The Society of Mind. Marvin Minksy ISBN 0-671-60740-5 pg 65 6.10 Worlds out of Mind There is also a different and more sinister way to make the world seem orderly, in which the mind has merely found a way to simplify itself. This is what we must suspect whenever some idea seems to explain too much. Perhaps no problem was actually solved at all; instead, the mind has merely found some secondary pathway in the brain, through which one can mechanically dislodge each doubt and difference from its rightful place! This may be what happens in some of thse experiences that leave a person with a sense of revelation - in a state in which no doubts remain, or with a vision of astounding clarity - yet unable to recount any details. Some accident of mental stress has temporarily supressed the capacity to question, doubt, or probe. One remebers that no questions went unanswered but forgets that none were asked! One can acquire certainty only by amputating inquiry. When victims of these incidents become compelled to recapture them, their lives and personalities are sometimes permanently changed. Then others, seeing the radiance in their eyes and hearing of the glory to be found, are drawn to follow them. But to offer hospitality to paradox is like leaning toward a precipice. You can find out what it is like by falling in, but you may not be able to fall out again. Once contradiction finds a home, few minds can spurn the sense-destroying force of slogans like "all is one".
pg 67 6.12 Internal Communication The smaller two languages are, the harder it will be to translate between them. This is not because there are too many meanings, but because there are too few. The fewer things an agent does, the less likely that what another agent does will correspond to any of those things. And if two agents have nothing in common, no translation is conceivable. In the more familiar difficulty of translating between human languages, each word has many meanings, and the main problem is to narrow them down to something they share. But in the case of communication between unrelated agents, narrowing down cannot help if the agents have nothing in common from the start.
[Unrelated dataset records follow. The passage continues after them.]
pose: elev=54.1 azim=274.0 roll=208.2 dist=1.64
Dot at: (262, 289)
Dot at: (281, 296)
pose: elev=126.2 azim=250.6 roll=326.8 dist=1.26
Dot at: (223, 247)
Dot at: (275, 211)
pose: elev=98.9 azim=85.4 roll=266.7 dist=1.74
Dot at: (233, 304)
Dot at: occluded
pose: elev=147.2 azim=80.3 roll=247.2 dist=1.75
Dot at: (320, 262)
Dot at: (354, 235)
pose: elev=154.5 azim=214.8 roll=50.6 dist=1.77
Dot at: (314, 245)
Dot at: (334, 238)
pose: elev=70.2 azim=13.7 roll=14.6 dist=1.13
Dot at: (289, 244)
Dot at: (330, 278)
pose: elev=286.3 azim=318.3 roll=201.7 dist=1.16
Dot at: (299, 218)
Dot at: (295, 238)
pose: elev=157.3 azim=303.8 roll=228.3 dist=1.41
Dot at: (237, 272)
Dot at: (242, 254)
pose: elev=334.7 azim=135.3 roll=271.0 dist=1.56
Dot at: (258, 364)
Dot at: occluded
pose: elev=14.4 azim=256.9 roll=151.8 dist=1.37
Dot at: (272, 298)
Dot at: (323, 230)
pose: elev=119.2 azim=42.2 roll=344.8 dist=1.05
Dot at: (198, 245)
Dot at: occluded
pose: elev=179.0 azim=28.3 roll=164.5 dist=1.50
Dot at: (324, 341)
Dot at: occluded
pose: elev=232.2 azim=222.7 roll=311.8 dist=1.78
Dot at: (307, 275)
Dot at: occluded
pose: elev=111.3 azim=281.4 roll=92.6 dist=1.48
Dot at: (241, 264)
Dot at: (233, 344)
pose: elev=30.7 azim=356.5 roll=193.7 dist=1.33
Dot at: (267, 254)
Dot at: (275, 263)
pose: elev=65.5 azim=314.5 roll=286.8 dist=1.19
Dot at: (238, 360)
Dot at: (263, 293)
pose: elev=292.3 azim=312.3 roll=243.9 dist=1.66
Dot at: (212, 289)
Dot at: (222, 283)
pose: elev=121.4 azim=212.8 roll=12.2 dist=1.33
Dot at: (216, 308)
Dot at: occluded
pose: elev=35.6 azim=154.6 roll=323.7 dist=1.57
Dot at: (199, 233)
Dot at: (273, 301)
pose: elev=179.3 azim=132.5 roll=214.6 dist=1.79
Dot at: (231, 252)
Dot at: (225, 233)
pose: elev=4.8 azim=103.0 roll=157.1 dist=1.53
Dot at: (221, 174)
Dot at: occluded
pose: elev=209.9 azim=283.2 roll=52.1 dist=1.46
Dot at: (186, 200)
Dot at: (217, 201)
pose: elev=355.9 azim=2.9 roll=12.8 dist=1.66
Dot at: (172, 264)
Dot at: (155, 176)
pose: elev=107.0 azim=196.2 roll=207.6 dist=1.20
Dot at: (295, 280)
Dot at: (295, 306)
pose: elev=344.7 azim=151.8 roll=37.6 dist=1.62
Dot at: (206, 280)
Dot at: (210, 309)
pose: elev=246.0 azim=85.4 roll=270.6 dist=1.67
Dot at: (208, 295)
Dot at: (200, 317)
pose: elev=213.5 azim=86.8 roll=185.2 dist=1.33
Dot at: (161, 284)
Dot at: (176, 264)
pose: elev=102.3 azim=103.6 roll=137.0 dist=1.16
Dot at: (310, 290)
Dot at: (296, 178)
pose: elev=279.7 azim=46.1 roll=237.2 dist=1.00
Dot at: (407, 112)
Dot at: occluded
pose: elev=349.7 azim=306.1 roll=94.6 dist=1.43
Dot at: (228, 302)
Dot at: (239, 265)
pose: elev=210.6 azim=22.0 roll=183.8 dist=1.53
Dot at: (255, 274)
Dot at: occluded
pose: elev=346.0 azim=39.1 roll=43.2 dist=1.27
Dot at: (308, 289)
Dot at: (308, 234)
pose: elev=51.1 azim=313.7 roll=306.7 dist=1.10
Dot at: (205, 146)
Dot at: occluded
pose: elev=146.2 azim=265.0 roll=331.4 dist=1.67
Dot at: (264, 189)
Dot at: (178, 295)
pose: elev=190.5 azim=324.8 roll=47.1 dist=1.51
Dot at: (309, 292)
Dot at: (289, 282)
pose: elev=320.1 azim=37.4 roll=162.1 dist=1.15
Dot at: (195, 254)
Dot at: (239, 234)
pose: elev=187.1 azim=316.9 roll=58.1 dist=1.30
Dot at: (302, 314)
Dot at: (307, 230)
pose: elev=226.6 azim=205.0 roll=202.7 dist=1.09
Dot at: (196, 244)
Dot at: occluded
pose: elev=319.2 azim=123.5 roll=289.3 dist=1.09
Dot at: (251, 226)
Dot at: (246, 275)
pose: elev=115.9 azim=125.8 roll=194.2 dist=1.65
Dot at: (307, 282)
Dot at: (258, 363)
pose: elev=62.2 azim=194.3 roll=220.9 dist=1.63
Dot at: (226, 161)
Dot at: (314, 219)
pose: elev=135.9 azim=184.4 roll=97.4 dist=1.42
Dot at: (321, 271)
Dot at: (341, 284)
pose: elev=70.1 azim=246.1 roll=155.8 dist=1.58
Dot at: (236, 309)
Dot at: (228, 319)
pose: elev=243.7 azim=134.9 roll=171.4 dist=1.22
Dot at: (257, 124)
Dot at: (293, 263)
6.13 Self knowledge is dangerous. Sigmund Freud theorized that each person's growth is governed by unconscious needs to please, placate, oppose, or terminate our images of parental authority. If we recognize the influence of these old images, however, we might consider them too infantile or too unworthy to tolerate and seek to replace them with something better. But then what would we substitute for them - once we divested ourselves of all those ties to instinct and society? We'd each end up as instruments of even more capricious sorts of self-invented goals.
--- 6.14 Confusion When we recognize that we're confused, we begin to reflect on how our minds solve problems and engage the little we know about our strategies of thought. ... Paradoxically, it is smart to realize that one is confused - as opposed to being confused without knowing it. For that stimulates us to apply our intellect to altering or repairing the defective process. Yet we dislike and disparage the sense of confusion, not appreciating the quality of this recognition. However, once your [self-observer] makes you start to ask yourself "What was I really attempting to do?" you can exploit that as an opportunity to change your goals or change how you describe your situtation. That way, you can escape the distress of feeling trapped because there seem to be no adequate alternatives. The conscious experience of confusion can resemble pain; perhaps this is because of how they both impel us to discover ways to escape from a predicament. The difference is that confusion is directed against a person's own failing state of mind, whereas pain reflects exterior disturbances. In either case, internal processes must be demolished and rebuilt. Both confusion and pain have injurious effects when they lead us to abandon goals on larger scales than appropriate: "The entire subject makes me feel ill. Perhaps I should abandon the whole project, occupation, or relationship." But even such disrupting thoughts can serve as probes for finding other agencies that might be engaged for help.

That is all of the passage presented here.